## Extract to read
Attitude-Types And Examples


•    Rosenberg and Hovland took a tripartite approach, claiming that an attitude is made up of cognitive, affective, and behavioural components.
•    Every attitude is made up of three parts, which are represented by the ABC model of attitudes: A for affective, B for behavioural, and C for cognitive. 
•    Despite the fact that these three components are present in every attitude, any particular attitude can be based on one component more than the others.
1.    Cognitive component: It refers to the beliefs, thoughts, and attributes that people associate with a particular object. 
•    A person's attitude is frequently influenced by the negative and positive characteristics they associate with an object. 
•    It is the cognitive part of an attitude that we are talking about when we form our opinion or judgement based on available information and decide whether we have a favourable or unfavourable opinion on it.
2.    Affective component: The affective component of attitudes is linked to people's feelings or emotions (e.g., fear, sympathy, hate, like, and pleasure). 
•    Affective responses have a variety of effects on attitudes.
•    Many people, for example, are afraid of spiders. As a result of this negative affective response, you're likely to have a negative attitude toward spiders. 
•    Affect plays a crucial role in the formation of attitudes. 
•    Affect is also a common factor in changing one's mind. Purely cognitive rationales may be overridden by how we feel about a result.
3.    Behavioural component: A tendency or predisposition to act in a certain way is referred to as the behavioural (or conative) component of attitudes. 
o    Affective and cognitive factors may contribute to a person's proclivity to behave in a certain way.


1.    Explicit Attitude (Conscious) – A person's attitudes are explicit if he is aware of them and how they influence his behaviour. Explicit attitudes are consciously formed. The cognitive component is largely in charge of these.

## Dataset extract
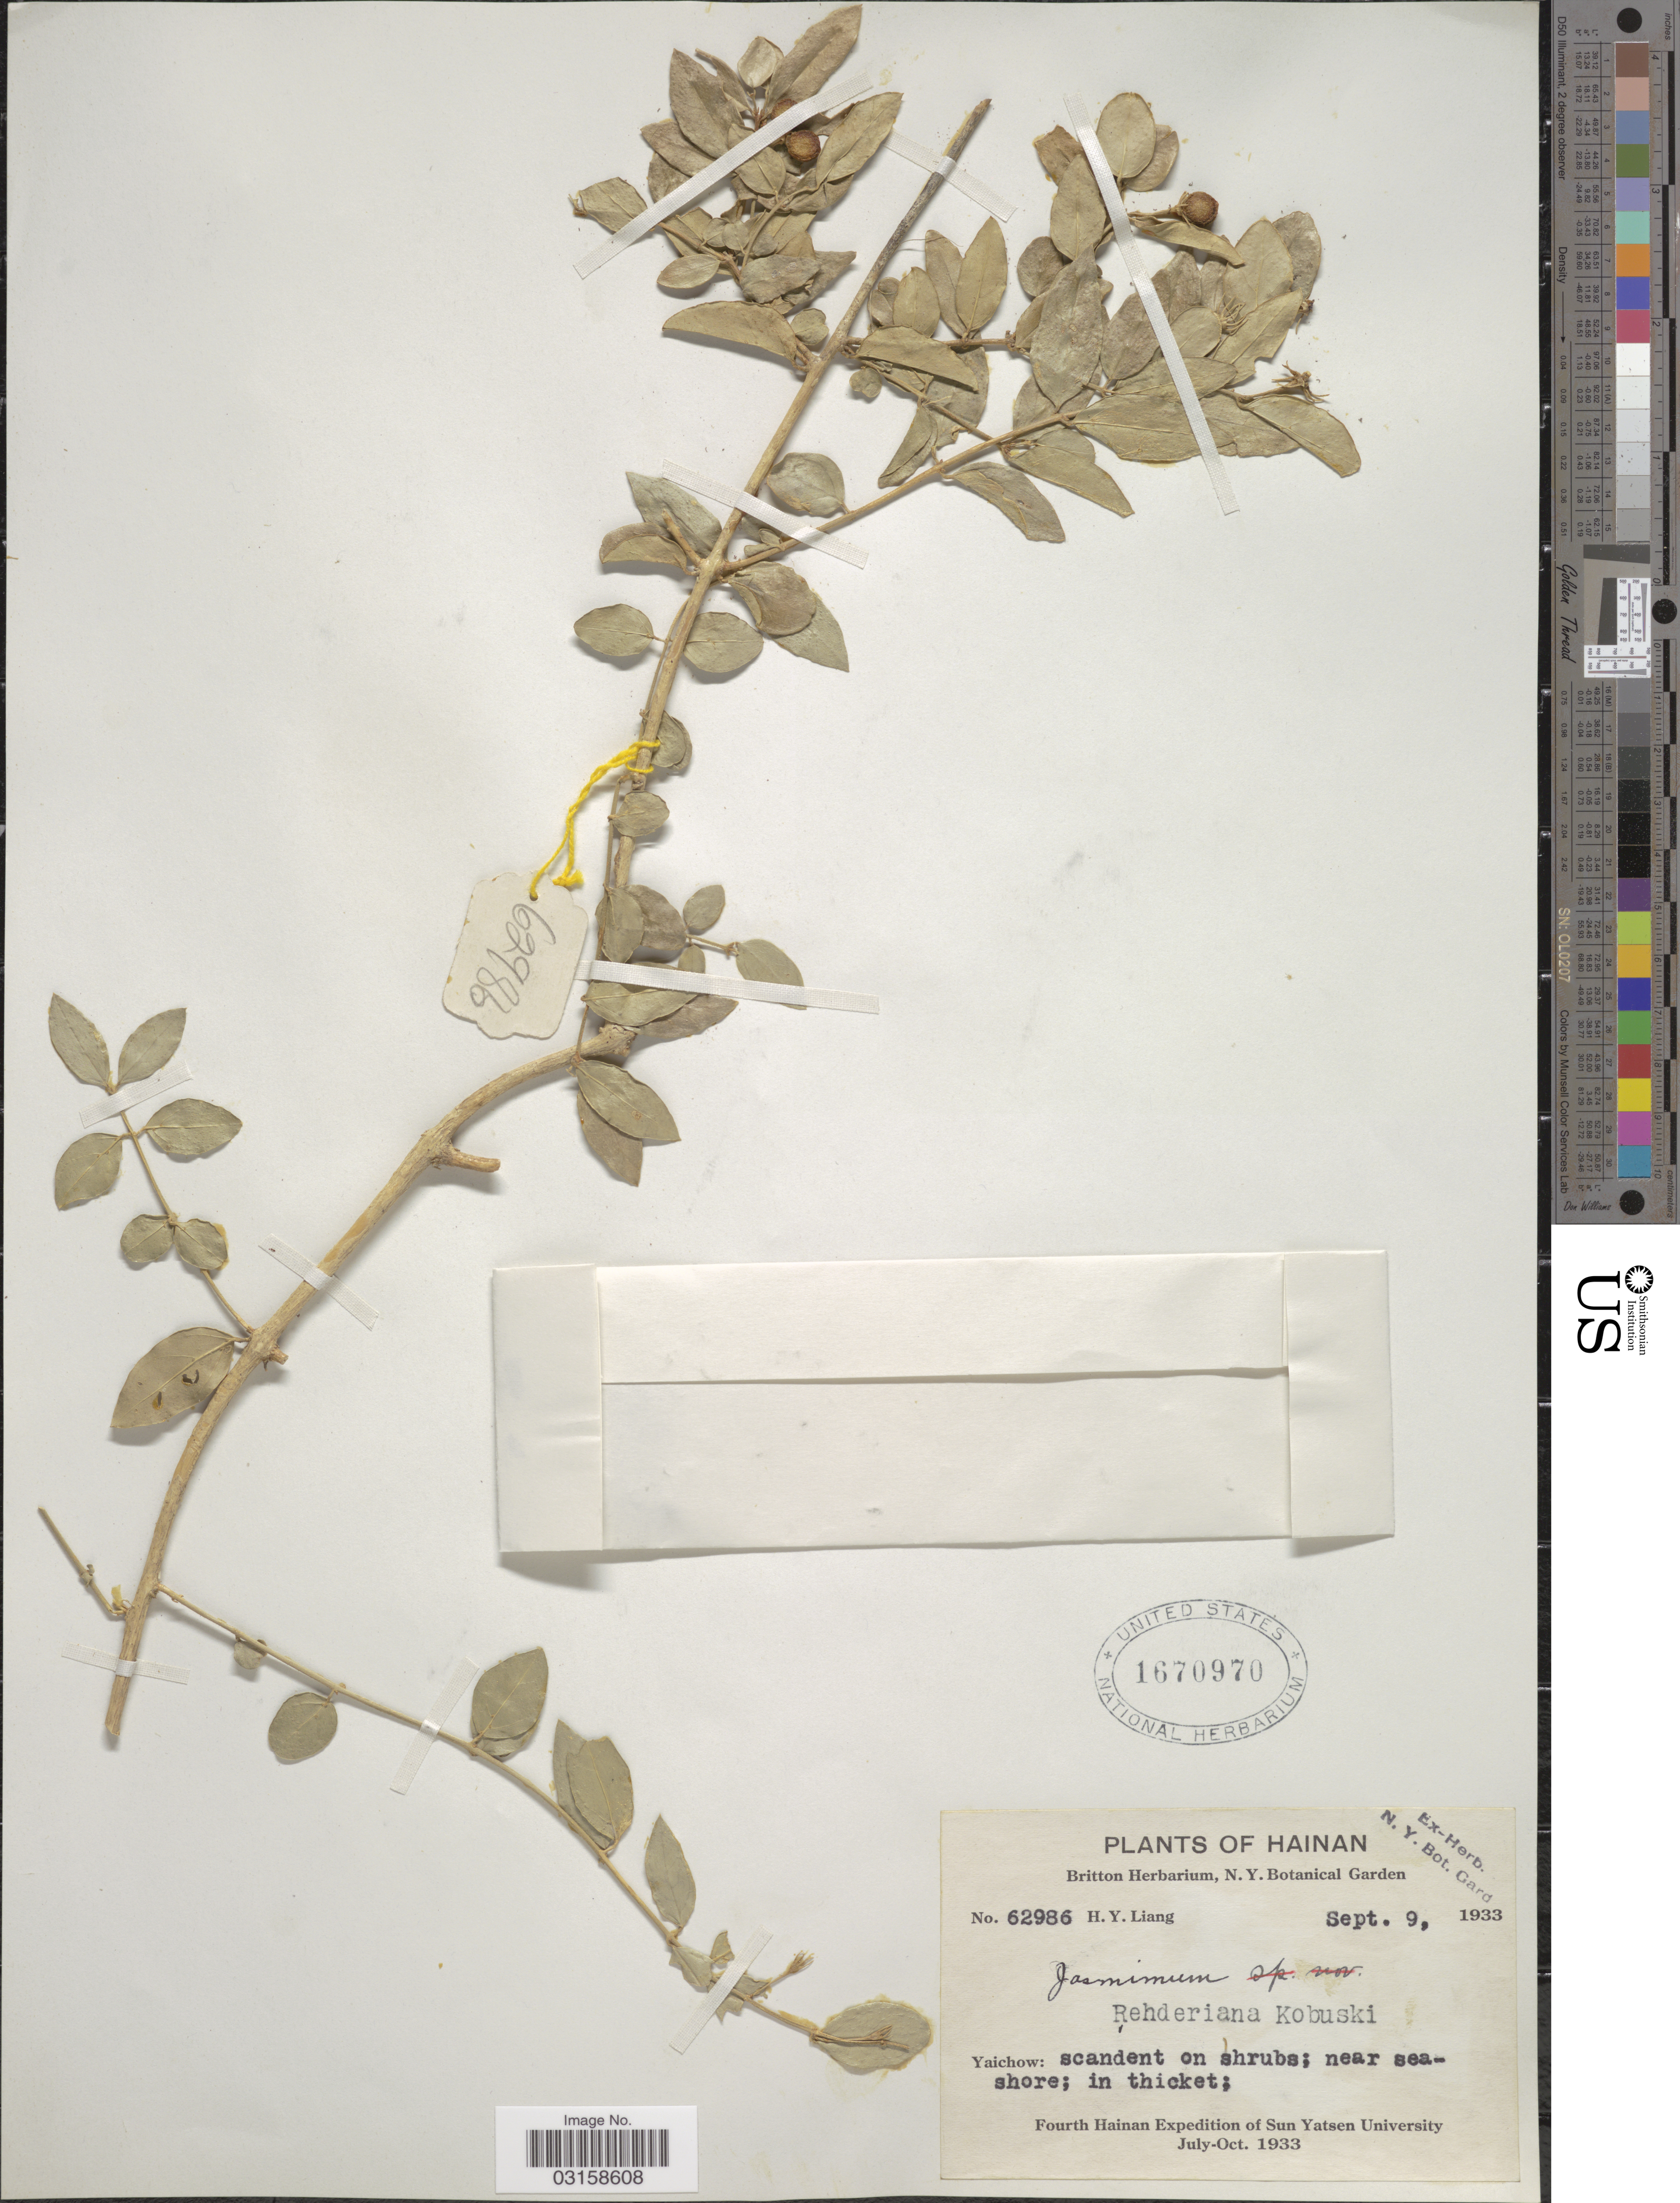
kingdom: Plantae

## Task list
1. Answer these questions about the text on attitudes.
(a) Who took the tripartite approach to attitudes?
(b) Which creatures are named as something many people fear?
(c) What other name is given for the behavioural component?
2. Write the next part of the text on attitudes, continuing after its final sentence.
You won't need the listing.

## Results by task
1.
(a) Rosenberg and Hovland.
(b) Spiders.
(c) The conative component.

2.
2.    Implicit Attitude (Sub-Conscious) – Implicit attitudes exist when a person is unaware of his or her attitudes (beliefs) and how they influence his or her behaviour. Subconsciously formed attitudes are referred to as implicit attitudes. Affective experiences have a big influence on these.
Note: Explicit Attitudes are attitudes that are formed consciously, are easy to self-report, and are at the conscious level. Implicit Attitudes, on the other hand, are unconscious attitudes that are formed involuntarily and are usually unknown to us.
With the help of the following example, let us try to understand the difference between explicit and implicit attitude.
1.    Assume you're out with your pals and you meet someone new. This new acquaintance is wearing a 'Blue and Gold' Mumbai Indians jersey, which happens to be your favourite IPL team. You decide you like this person and strike up a friendly conversation with them. You consciously noticed the jersey and determined that this is obviously someone with whom you would get along well from an attitude standpoint. Your attitude is formed on a conscious level; it was purposefully formed, and you can tell someone else about it.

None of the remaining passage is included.